▶ _DIRECTIONS_: The answer must be every line of the records below that contains the word "pixels", copied out.
BEGIN RECORDS FOR THIS TASK
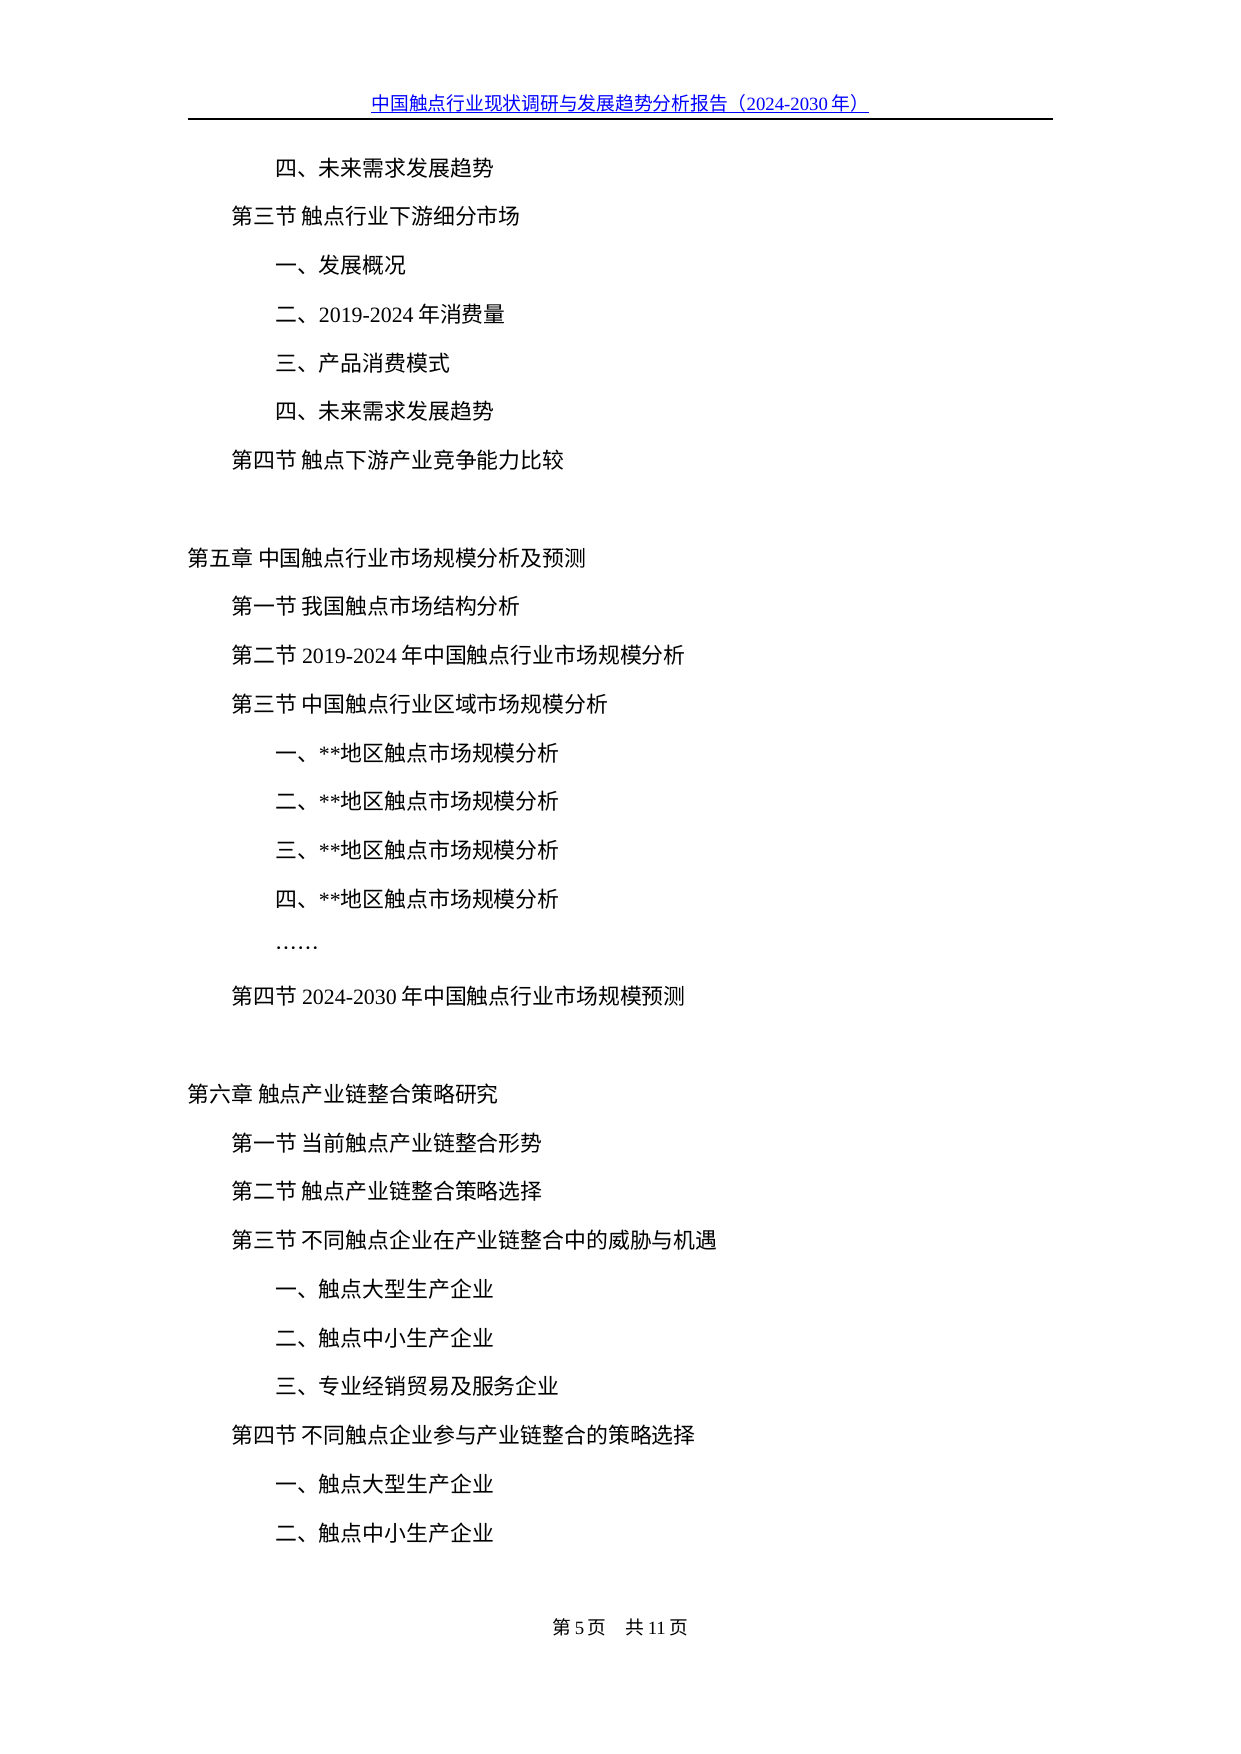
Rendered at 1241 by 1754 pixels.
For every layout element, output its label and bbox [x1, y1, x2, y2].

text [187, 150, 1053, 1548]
END RECORDS FOR THIS TASK
BEGIN RECORDS FOR THIS TASK
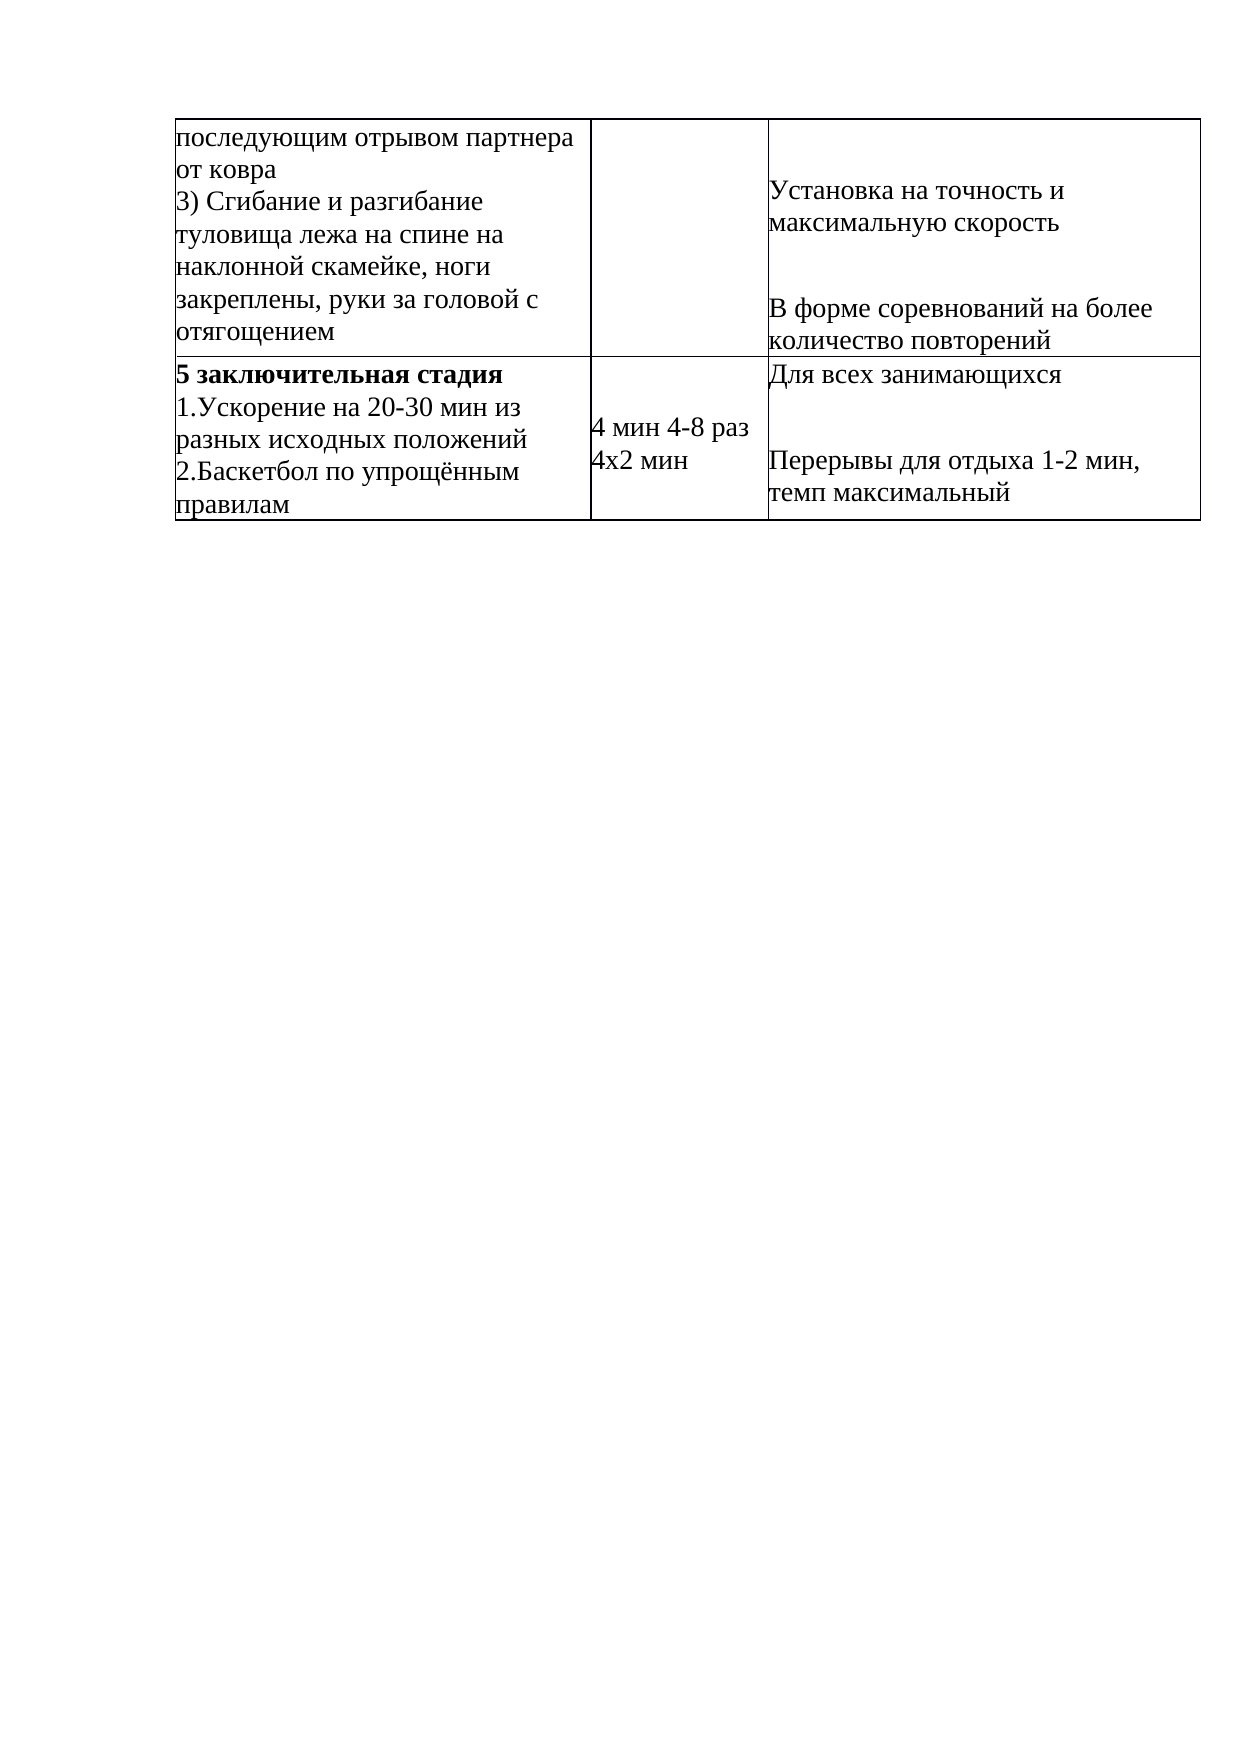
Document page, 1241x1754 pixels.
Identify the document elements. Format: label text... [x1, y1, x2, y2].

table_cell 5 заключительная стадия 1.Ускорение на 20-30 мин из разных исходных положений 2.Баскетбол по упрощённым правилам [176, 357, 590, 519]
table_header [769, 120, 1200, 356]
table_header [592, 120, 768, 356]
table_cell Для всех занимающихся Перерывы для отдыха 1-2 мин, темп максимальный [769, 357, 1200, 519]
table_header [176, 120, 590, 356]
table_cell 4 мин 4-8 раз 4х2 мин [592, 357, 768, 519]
END RECORDS FOR THIS TASK
BEGIN RECORDS FOR THIS TASK
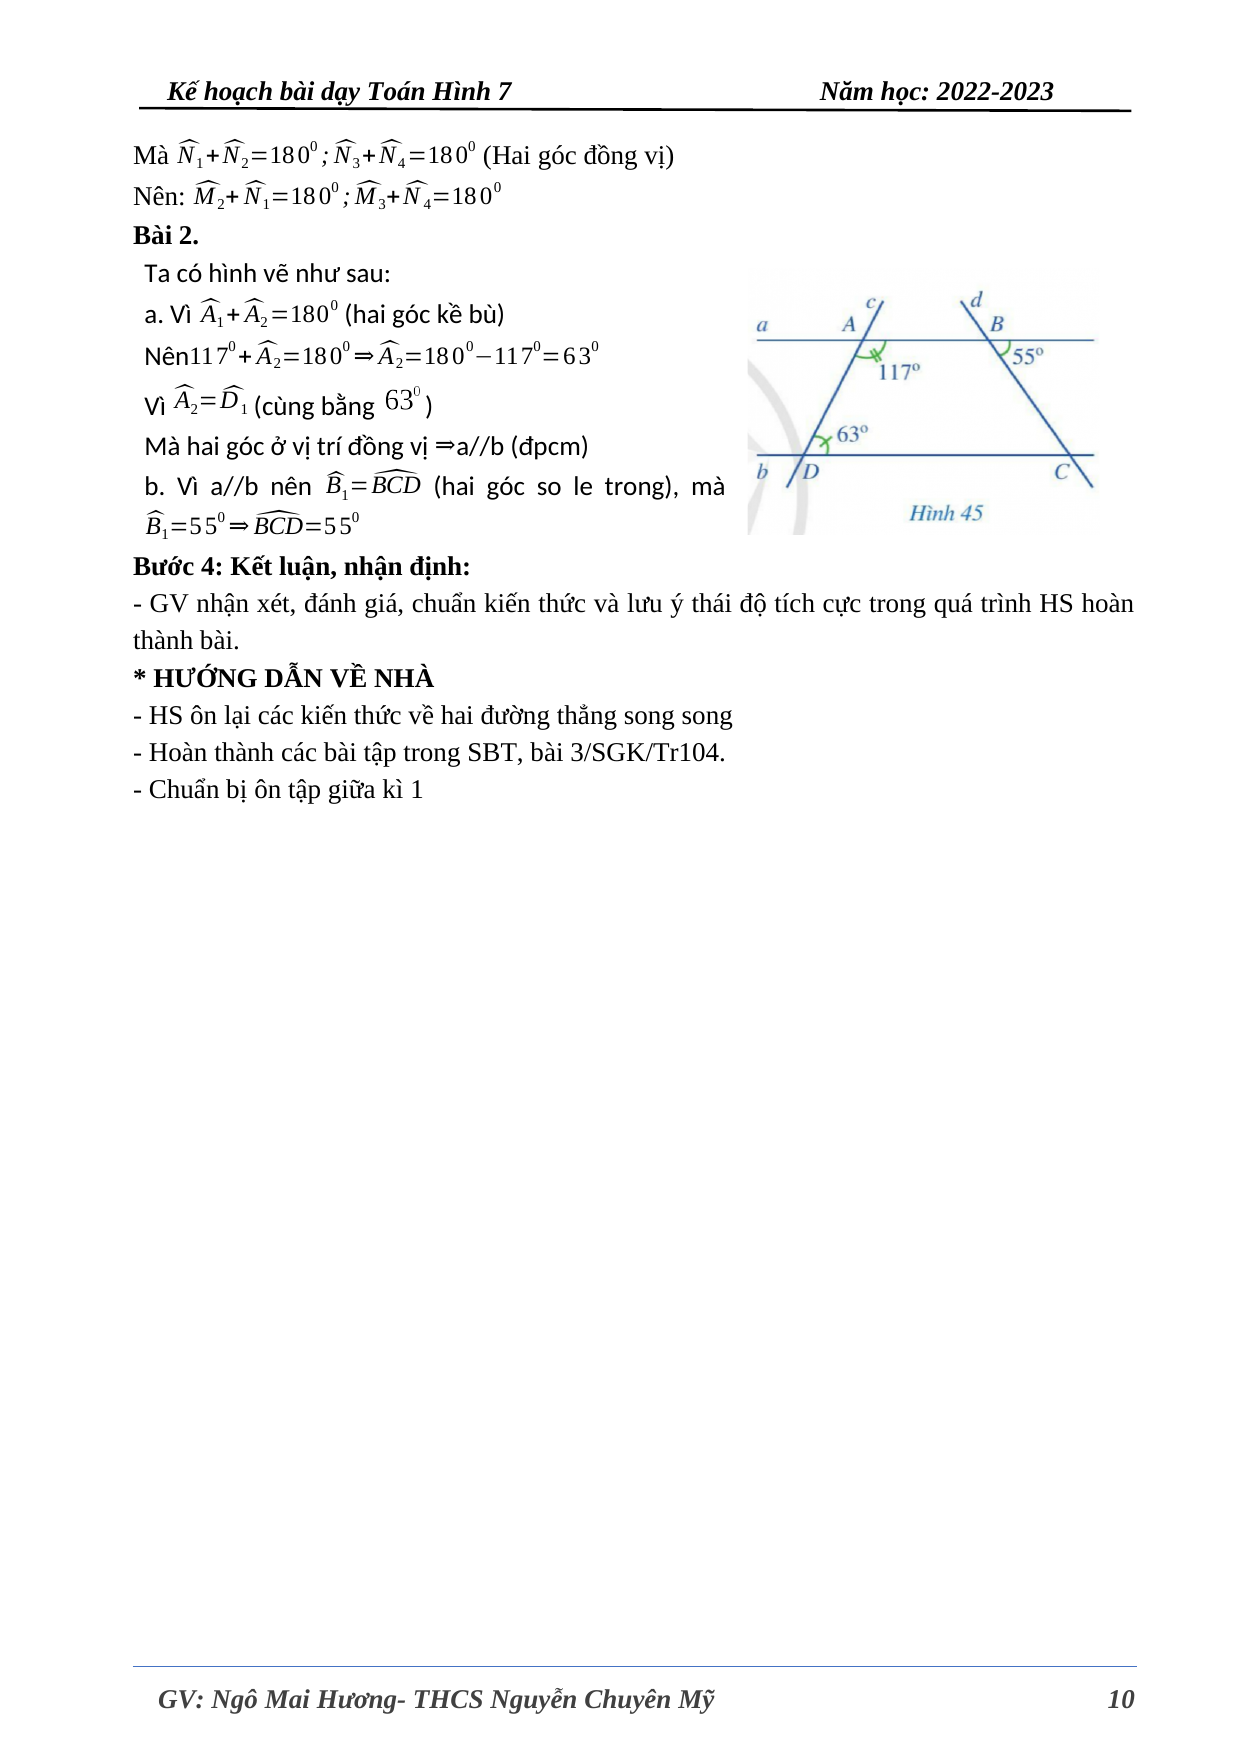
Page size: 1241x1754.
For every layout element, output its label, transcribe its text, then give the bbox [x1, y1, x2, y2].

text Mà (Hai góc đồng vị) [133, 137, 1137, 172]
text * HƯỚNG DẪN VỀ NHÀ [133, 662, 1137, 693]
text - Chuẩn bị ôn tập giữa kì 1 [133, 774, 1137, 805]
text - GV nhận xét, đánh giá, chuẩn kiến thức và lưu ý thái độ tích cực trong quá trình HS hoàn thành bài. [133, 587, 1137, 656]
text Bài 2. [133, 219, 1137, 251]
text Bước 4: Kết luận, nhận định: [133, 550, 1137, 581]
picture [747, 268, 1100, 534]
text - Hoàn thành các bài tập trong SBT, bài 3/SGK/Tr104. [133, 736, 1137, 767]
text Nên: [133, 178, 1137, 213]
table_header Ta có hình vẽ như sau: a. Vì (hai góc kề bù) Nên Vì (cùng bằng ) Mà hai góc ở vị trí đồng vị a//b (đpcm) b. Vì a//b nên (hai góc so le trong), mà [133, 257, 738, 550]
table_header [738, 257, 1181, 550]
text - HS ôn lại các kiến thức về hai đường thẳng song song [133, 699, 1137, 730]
END RECORDS FOR THIS TASK
▶ _TASK OUTPUT_:
Rendered at 1241 by 1754 pixels.
Document page, 1241x1754 pixels.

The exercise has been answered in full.